As COVID-19 continues to pervade the world, the public learns of the true shortages of masks, hospital beds, and tests. If someone in Massachusetts wants to get prioritized for COVID-19 testing, they must be a healthcare worker, in a shelter of some kind, or hospitalized. Even with these baselines in place, there are simply not enough tests for everyone. The United States is only testing 12,000 people a day while other smaller countries that are effectively flattening their curve have tested 15,000 people a day. Given these numbers, the testing of athletes with no symptoms should not take place for both moral and legal reasons when the general population does not have access to reliable testing.
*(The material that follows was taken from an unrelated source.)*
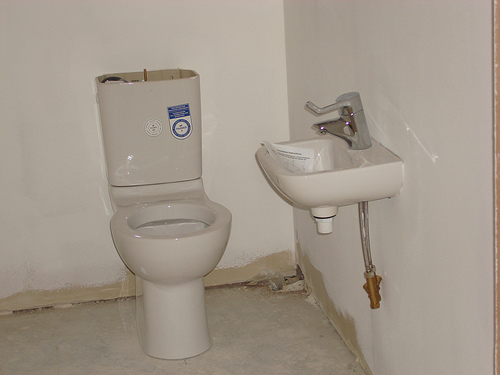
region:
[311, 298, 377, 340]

Marcus Smart, a player on the Boston Celtics who was asymptomatic, was tested on March 14, and his results came back positive on March 19. Smart took to Twitter to share this news and reminded the country to practice social distancing. Although a good message, Smart did not qualify to be tested based on the MA guidelines. The guidelines clearly stated that individuals without symptoms should not be tested at this time, yet Smart was given a test most likely due to his participation in the Celtics game against the Jazz and Rudy Gobert, who tested positive. While Smart may have come into contact with the virus, if he is not exhibiting symptoms, there is no need to test him, as he should be self-quarantining anyways.

Four players on the Brooklyn Nets have also tested positive for COVID-19. In New York, the epicenter of the virus for America, testing rules are even stricter than Massachusetts. New York has chosen to not test any civilian who does not require immediate hospitalization in an attempt to use the few tests they have to help those who are in danger. Just like Smart, none of the four players showed signs of the virus or required hospitalization and were still tested by the state, most likely due to their celebrity status.
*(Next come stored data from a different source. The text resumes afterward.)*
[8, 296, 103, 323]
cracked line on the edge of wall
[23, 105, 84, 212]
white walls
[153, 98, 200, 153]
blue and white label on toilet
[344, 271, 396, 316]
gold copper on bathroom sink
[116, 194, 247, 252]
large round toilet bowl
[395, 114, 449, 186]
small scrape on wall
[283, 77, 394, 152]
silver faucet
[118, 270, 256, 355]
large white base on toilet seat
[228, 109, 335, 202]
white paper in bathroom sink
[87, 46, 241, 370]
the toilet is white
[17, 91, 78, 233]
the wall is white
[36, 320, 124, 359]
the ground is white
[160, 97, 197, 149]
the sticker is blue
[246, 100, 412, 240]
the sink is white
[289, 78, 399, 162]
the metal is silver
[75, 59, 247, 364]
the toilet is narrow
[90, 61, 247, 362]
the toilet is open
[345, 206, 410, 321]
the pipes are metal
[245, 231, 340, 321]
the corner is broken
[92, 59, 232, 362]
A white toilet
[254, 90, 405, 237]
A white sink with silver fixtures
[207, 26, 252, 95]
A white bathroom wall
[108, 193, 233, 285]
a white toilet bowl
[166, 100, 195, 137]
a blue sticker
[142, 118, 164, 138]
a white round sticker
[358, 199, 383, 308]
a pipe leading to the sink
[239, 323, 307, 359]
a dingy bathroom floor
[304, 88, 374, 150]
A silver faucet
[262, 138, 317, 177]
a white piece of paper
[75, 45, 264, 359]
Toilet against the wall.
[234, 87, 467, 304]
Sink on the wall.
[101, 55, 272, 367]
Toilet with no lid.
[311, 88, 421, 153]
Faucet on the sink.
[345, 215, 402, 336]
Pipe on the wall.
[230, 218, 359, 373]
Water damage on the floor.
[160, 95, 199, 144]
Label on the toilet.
There are very mixed opinions on this issue. On one hand, athletes are not essential workers and do not deserve a test when healthcare professionals cannot receive the tests they need. However, people rally around professional sports athletes. They have a large following and can be pivotal in large public issues like the COVID-19 pandemic. For example, since testing positive, Smart has used his Twitter to encourage people to stay home and stop the spread of the virus. He has also volunteered to donate his blood, which now contains antibodies, for research on how to create a vaccine for the virus.

As Massachusetts approaches its supposed peak date of April 16 according to Massachusetts General Hospital, it no longer makes sense to test people without symptoms, even those who are famous. Going forward, athletes should only be tested if they are experiencing symptoms.